- Directive
Retype each listing below word for word, keeping every character, symbol, and line break unchanged.

- Listed entries
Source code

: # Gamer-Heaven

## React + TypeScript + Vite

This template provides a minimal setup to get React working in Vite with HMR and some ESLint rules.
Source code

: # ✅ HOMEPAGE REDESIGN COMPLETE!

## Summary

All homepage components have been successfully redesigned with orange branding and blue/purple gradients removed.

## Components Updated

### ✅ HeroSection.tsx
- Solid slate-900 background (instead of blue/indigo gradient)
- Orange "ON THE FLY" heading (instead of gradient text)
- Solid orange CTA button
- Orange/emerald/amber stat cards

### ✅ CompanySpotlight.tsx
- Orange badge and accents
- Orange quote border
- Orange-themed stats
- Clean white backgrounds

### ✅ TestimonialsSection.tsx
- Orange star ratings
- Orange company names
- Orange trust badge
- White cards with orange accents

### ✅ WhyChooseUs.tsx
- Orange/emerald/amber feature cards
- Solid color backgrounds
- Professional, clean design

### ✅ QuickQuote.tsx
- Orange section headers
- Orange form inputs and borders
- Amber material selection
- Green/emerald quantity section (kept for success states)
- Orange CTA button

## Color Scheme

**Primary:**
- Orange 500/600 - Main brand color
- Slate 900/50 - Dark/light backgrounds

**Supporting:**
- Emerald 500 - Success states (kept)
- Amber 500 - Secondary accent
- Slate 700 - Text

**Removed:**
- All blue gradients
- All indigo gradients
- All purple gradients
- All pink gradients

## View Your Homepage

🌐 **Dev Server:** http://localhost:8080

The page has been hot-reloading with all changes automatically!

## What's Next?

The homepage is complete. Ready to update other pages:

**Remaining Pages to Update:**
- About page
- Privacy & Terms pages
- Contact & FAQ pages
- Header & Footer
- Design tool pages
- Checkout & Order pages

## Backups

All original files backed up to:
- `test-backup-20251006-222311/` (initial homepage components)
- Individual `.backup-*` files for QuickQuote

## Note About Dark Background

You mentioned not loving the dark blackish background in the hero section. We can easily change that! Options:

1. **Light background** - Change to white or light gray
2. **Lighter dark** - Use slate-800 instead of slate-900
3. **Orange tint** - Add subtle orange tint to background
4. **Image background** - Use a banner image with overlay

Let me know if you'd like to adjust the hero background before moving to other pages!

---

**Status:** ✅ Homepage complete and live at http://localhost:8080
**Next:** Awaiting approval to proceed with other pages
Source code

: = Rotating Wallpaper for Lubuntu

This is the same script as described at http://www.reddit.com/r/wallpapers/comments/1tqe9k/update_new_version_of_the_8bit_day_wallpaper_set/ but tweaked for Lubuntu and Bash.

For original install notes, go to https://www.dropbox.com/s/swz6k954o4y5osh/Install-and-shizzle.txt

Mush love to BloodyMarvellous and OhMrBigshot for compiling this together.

- Answer for this exercise
Source code

: # Gamer-Heaven

## React + TypeScript + Vite

This template provides a minimal setup to get React working in Vite with HMR and some ESLint rules.
Source code

: # ✅ HOMEPAGE REDESIGN COMPLETE!

## Summary

All homepage components have been successfully redesigned with orange branding and blue/purple gradients removed.

## Components Updated

### ✅ HeroSection.tsx
- Solid slate-900 background (instead of blue/indigo gradient)
- Orange "ON THE FLY" heading (instead of gradient text)
- Solid orange CTA button
- Orange/emerald/amber stat cards

### ✅ CompanySpotlight.tsx
- Orange badge and accents
- Orange quote border
- Orange-themed stats
- Clean white backgrounds

### ✅ TestimonialsSection.tsx
- Orange star ratings
- Orange company names
- Orange trust badge
- White cards with orange accents

### ✅ WhyChooseUs.tsx
- Orange/emerald/amber feature cards
- Solid color backgrounds
- Professional, clean design

### ✅ QuickQuote.tsx
- Orange section headers
- Orange form inputs and borders
- Amber material selection
- Green/emerald quantity section (kept for success states)
- Orange CTA button

## Color Scheme

**Primary:**
- Orange 500/600 - Main brand color
- Slate 900/50 - Dark/light backgrounds

**Supporting:**
- Emerald 500 - Success states (kept)
- Amber 500 - Secondary accent
- Slate 700 - Text

**Removed:**
- All blue gradients
- All indigo gradients
- All purple gradients
- All pink gradients

## View Your Homepage

🌐 **Dev Server:** http://localhost:8080

The page has been hot-reloading with all changes automatically!

## What's Next?

The homepage is complete. Ready to update other pages:

**Remaining Pages to Update:**
- About page
- Privacy & Terms pages
- Contact & FAQ pages
- Header & Footer
- Design tool pages
- Checkout & Order pages

## Backups

All original files backed up to:
- `test-backup-20251006-222311/` (initial homepage components)
- Individual `.backup-*` files for QuickQuote

## Note About Dark Background

You mentioned not loving the dark blackish background in the hero section. We can easily change that! Options:

1. **Light background** - Change to white or light gray
2. **Lighter dark** - Use slate-800 instead of slate-900
3. **Orange tint** - Add subtle orange tint to background
4. **Image background** - Use a banner image with overlay

Let me know if you'd like to adjust the hero background before moving to other pages!

---

**Status:** ✅ Homepage complete and live at http://localhost:8080
**Next:** Awaiting approval to proceed with other pages
Source code

: = Rotating Wallpaper for Lubuntu

This is the same script as described at http://www.reddit.com/r/wallpapers/comments/1tqe9k/update_new_version_of_the_8bit_day_wallpaper_set/ but tweaked for Lubuntu and Bash.

For original install notes, go to https://www.dropbox.com/s/swz6k954o4y5osh/Install-and-shizzle.txt

Mush love to BloodyMarvellous and OhMrBigshot for compiling this together.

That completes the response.